Her eyes lift back to mine, and she tilts her head. “Anders, I punched a guy in the face, and let you take me home, but my offer for dinner is surprising?”
I chuckle and rake a nervous hand through my hair. “I guess I should be afraid of you, not surprised by you, huh?”
Laney giggles, and I swear that giggle lights up something inside me. It's raw, fresh, a flame that's been flickering in the darkness, and is now a burning inferno. I want this woman. I want this woman, and I don't think there is anything she can do to change my mind.
“Good, you can help me peel potatoes.” She pours two glasses of wine and brings one over to me. “Come on, I'm starving.”
I follow her back to the kitchen, and she sets me up with a bowl of potatoes and the peeler. She sits across from me with a cutting board and starts chopping some onions and other vegetables for a salad.
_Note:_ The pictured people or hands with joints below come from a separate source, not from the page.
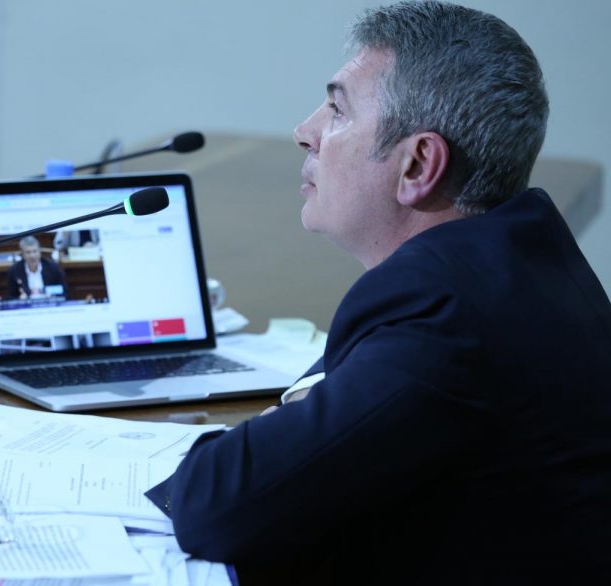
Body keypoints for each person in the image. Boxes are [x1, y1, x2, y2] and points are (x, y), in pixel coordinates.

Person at [145, 1, 611, 583]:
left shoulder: (442, 314)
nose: (305, 132)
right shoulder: (521, 254)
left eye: (337, 110)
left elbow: (215, 504)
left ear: (418, 165)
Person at [6, 235, 66, 300]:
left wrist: (53, 296)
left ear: (39, 252)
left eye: (35, 251)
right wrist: (19, 299)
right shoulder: (14, 270)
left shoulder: (53, 268)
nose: (32, 256)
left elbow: (64, 292)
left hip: (49, 303)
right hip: (27, 304)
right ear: (22, 254)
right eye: (28, 252)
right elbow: (10, 297)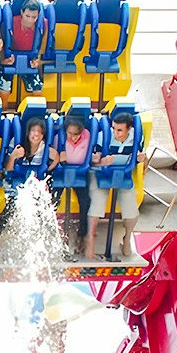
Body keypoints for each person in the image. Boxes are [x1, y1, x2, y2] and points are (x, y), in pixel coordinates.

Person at [84, 111, 139, 261]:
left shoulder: (135, 137)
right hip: (101, 172)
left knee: (132, 210)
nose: (115, 133)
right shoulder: (104, 136)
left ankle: (126, 239)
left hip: (123, 174)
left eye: (119, 130)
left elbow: (138, 155)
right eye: (114, 128)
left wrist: (141, 158)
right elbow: (92, 159)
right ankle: (90, 239)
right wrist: (102, 161)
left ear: (129, 129)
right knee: (97, 204)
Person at [0, 117, 51, 239]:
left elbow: (55, 158)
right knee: (13, 204)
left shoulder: (44, 148)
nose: (36, 134)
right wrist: (13, 157)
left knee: (39, 205)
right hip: (14, 179)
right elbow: (7, 170)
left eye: (40, 132)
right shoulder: (16, 141)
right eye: (33, 130)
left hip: (33, 181)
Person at [56, 114, 93, 253]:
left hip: (80, 172)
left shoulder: (87, 136)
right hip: (61, 172)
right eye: (70, 134)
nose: (73, 137)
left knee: (85, 202)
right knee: (53, 200)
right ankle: (52, 231)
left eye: (77, 134)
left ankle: (82, 235)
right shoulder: (58, 137)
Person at [0, 0, 46, 98]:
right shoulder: (10, 23)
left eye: (34, 17)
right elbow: (2, 45)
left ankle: (34, 112)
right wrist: (3, 59)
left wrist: (37, 60)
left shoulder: (43, 25)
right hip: (10, 61)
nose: (30, 20)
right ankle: (4, 111)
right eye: (27, 16)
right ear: (22, 12)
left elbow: (42, 46)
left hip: (29, 61)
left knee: (37, 89)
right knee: (4, 89)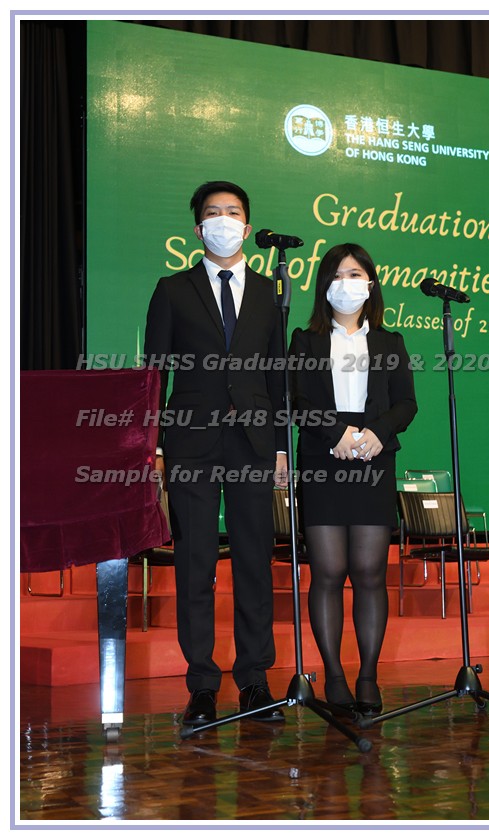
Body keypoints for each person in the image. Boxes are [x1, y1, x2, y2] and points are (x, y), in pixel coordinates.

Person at [145, 181, 288, 726]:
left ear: (247, 227)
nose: (224, 220)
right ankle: (202, 685)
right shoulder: (172, 290)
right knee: (195, 563)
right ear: (198, 228)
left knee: (254, 561)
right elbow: (154, 374)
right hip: (190, 442)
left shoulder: (271, 292)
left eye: (233, 212)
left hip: (254, 442)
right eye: (213, 213)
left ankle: (254, 681)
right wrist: (153, 444)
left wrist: (281, 446)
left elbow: (277, 374)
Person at [289, 243, 417, 715]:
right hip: (324, 457)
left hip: (373, 457)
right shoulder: (304, 340)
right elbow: (296, 400)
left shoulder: (390, 342)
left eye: (356, 274)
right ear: (325, 285)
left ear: (371, 283)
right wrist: (336, 433)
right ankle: (334, 676)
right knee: (328, 571)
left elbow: (406, 403)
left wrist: (376, 433)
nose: (347, 283)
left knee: (368, 572)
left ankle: (367, 676)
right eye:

We work and drink and talk. Idle talk. She asks me the plans for the shower doors, when they’ll be done. I ask her a little more about her work and she explains her artistic process.
By the time she’s grilling a steak at the oven and I’m mashing the steaming potatoes, we’re on our second glasses of wine and telling each other about our pasts. What is was like for her in art school. She gets an excited glint in her eye telling me about her favorite professors and all the friends she made. And I tell her about my clients in town and some of my favorite projects.
When we set the table, she hands me plates and cutlery and it feels like we’ve been doing this forever. Like we’re already in a routine. A familiar old dance. She lights the candles and I pour more wine. We sit across from each other and talk and laugh easily. We compare our childhoods; me growing up in this small mountain town and her in the bustling city.